W – Wisdom: Sharing Insights and Knowledge
They don’t know that you know what they know and want you to know.
This 14-word sentence explains everything you shouldn’t do. It’s not structured like we discussed above. Neither does it show confidence and depth.
Lacking these can make investors doubt your understanding and capabilities.
Data, Examples, and Industry Knowledge
Investors are more likely to trust your responses if they are supported by concrete data, real-world examples, and a solid understanding of industry trends. Providing quantifiable metrics and citing relevant case studies or industry reports can strengthen your arguments and make your answers more persuasive.
Share Relevant Insights
Use the opportunity to share insights that highlight your deep understanding of the market and your business. This demonstrates your expertise about your industry.
E – Evidence: Supporting Your Claims
Unsubstantiated claims can quickly erode investor confidence. Providing concrete evidence to back up your statements is essential to building trust and demonstrating the validity of your business plan.

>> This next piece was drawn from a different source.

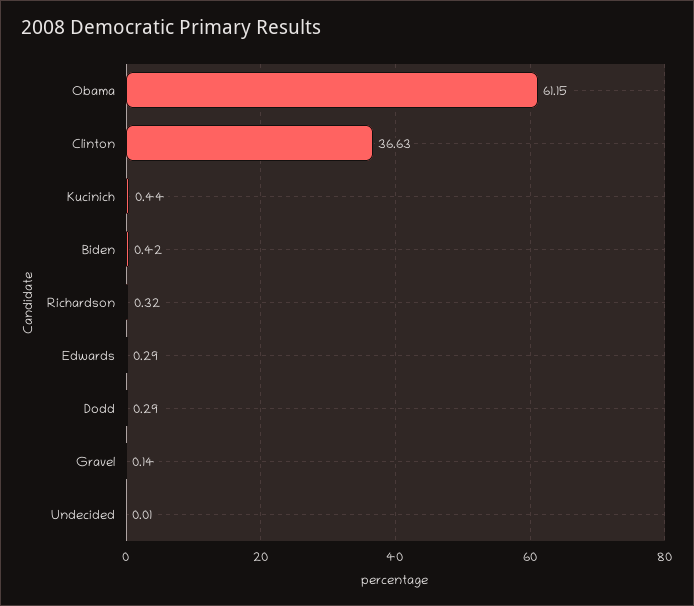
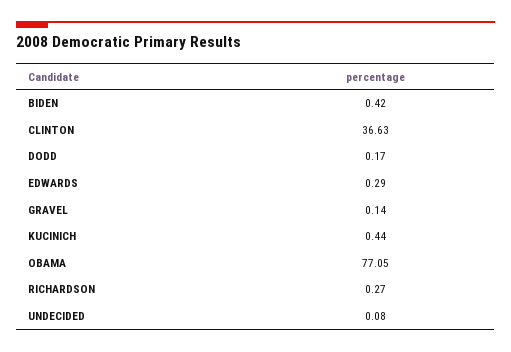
Obama: 61.15 -> 77.05
Richardson: 0.32 -> 0.27
Dodd: 0.29 -> 0.17
Undecided: 0.01 -> 0.08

Provide Evidence to Back Up Your Statements
Every assertion you make should be supported by tangible proof. Metrics, customer testimonials, and case studies are powerful tools that lend credibility to your claims.

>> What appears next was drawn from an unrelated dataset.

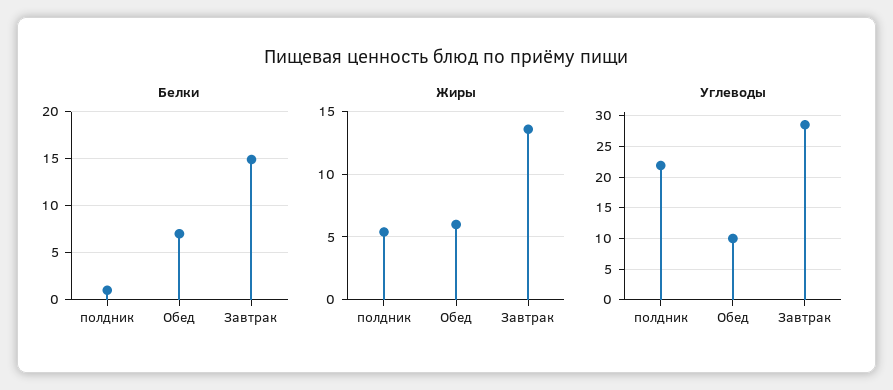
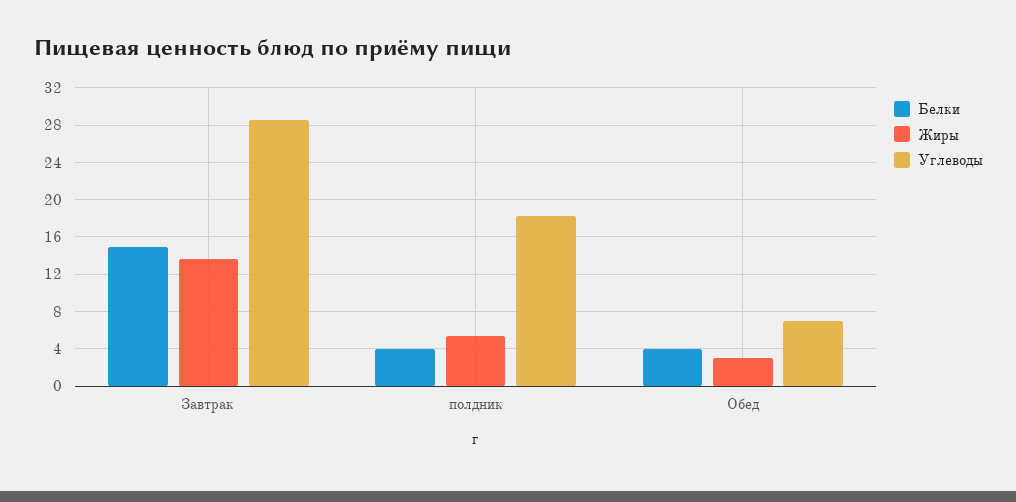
Белки, полдник: 1 -> 4
Белки, Обед: 7 -> 4
Жиры, Обед: 6 -> 3
Углеводы, полдник: 22 -> 18
Углеводы, Обед: 10 -> 7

They show investors that your business decisions are grounded in reality and have produced measurable results.
Prepare to Show Relevant Documents
Investors appreciate founders who can provide immediate access to supporting documents or data. Such readiness reinforces your claims, showing that you are thorough and transparent in your business operations.

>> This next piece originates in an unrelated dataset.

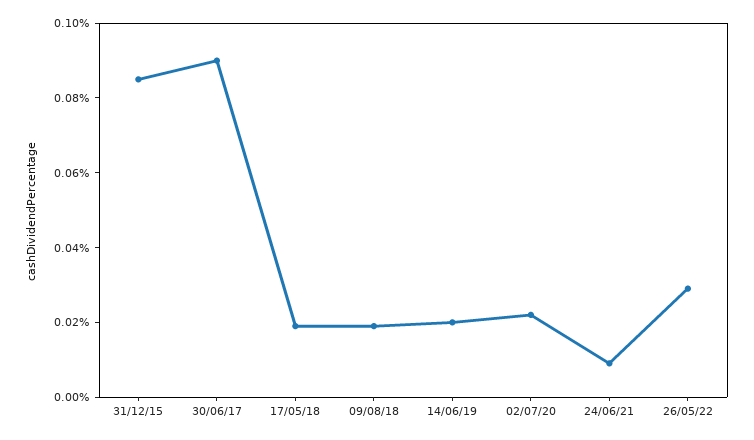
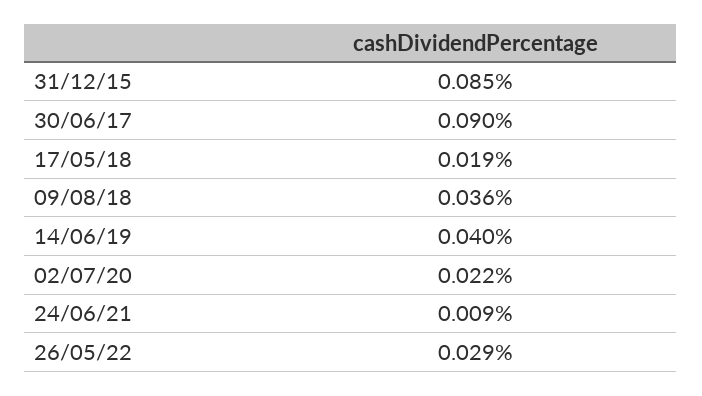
09/08/18: 0.02 -> 0.036
14/06/19: 0.02 -> 0.04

R – Rehearse: Practising Your Delivery
No matter how well-prepared your answers are, delivering them smoothly and confidently requires practice. Rehearsing your delivery ensures you come across as professional and poised, which can significantly influence investor perception.
Record and review your responses to identify any nervous habits, unclear explanations, or areas where you can be more concise. Pay attention to your body language, tone of voice, and the clarity of your answers.
Standard Questions and Example Answers by Funding Stage
Seed Stage Questions
Q. What is your current burn rate and runway?
Our current burn rate is $50,000 per month, giving us a runway of 12 months. We closely monitor our expenses to ensure we are maximising efficiency while focusing on growth.
Q. How do you plan to achieve product-market fit?
We plan to achieve product-market fit by conducting extensive user testing and gathering feedback from our initial customers. By iterating on our product based on this feedback, we ensure that it meets the needs of our target market.
Pre-Seed Stage Questions
Q. What problem are you solving, and why is your solution unique?
We are solving the problem of inefficient data management in small businesses. Our unique AI-driven platform automates data organisation, saving time and reducing errors. Unlike existing solutions, our platform is tailored specifically for small business needs, offering a user-friendly interface and affordable pricing.
Q. How do you plan to acquire your first customers?
Our go-to-market strategy involves targeted outreach to small business networks and partnerships with industry associations. We will leverage social media campaigns and content marketing to raise awareness and drive interest. Additionally, we plan to offer early adopters a discount to encourage initial sign-ups and generate word-of-mouth referrals.
Series A Questions
Q. What are your key growth metrics?
Our key growth metrics include a 50% increase in monthly active users and a 30% reduction in customer acquisition costs over the last six months. We also track customer lifetime value (CLTV) and churn rate, which have both shown positive trends, indicating strong customer retention and satisfaction.
Q. How do you plan to scale your operations?
We plan to scale operations by expanding our sales team and investing in automated marketing tools to drive efficiency. We are also exploring strategic partnerships to expand our market reach and distribution channels.